What to work on: Beginning at the line that contains "ring pip: (332, 225)" and ending at the last line of the records below, retype each line exactly and add nothing.

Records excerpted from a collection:
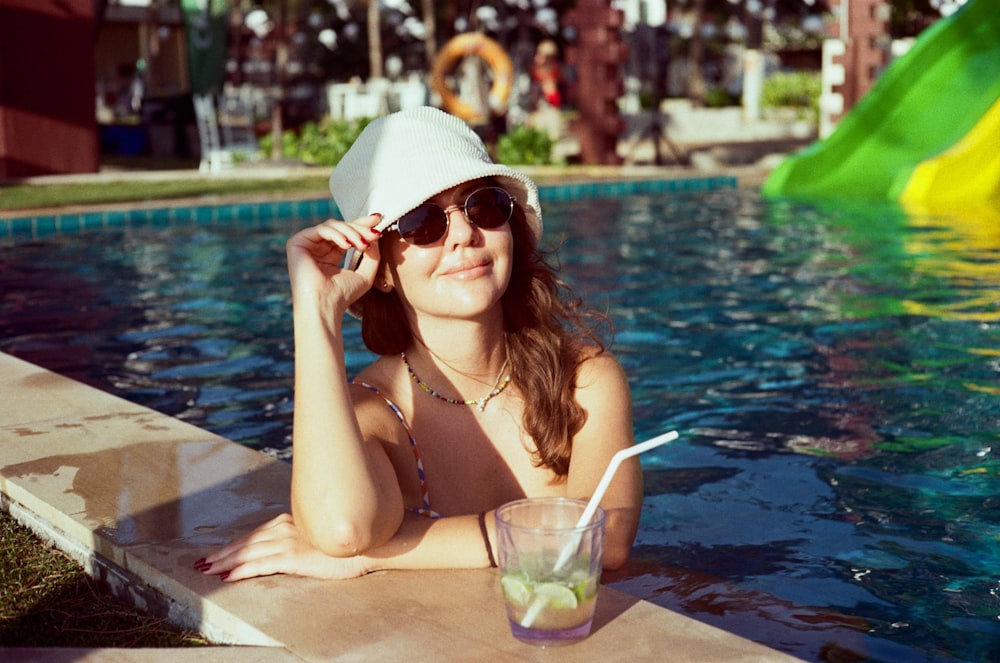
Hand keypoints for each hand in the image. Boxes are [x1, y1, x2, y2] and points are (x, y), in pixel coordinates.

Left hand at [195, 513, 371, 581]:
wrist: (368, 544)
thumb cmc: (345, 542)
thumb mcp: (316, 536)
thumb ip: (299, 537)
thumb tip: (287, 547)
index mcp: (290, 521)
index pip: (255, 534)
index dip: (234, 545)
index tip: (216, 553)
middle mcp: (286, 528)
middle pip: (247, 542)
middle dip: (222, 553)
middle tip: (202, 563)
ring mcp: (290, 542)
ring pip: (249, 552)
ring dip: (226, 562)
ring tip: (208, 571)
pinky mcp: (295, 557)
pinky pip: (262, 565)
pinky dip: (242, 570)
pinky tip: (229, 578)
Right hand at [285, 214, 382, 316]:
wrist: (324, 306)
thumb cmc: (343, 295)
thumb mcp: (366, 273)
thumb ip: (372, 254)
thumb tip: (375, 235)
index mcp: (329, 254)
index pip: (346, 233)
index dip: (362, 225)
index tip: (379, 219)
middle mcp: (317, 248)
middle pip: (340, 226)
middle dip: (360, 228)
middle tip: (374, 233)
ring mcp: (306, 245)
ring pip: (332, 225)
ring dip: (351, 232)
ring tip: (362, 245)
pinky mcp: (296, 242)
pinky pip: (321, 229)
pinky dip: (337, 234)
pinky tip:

Exercise output:
ring pip: (332, 225)
ring dip: (351, 232)
ring tip: (362, 245)
pinky mcp: (296, 242)
pinky pip: (321, 229)
pinky dip: (337, 234)
pinky tip:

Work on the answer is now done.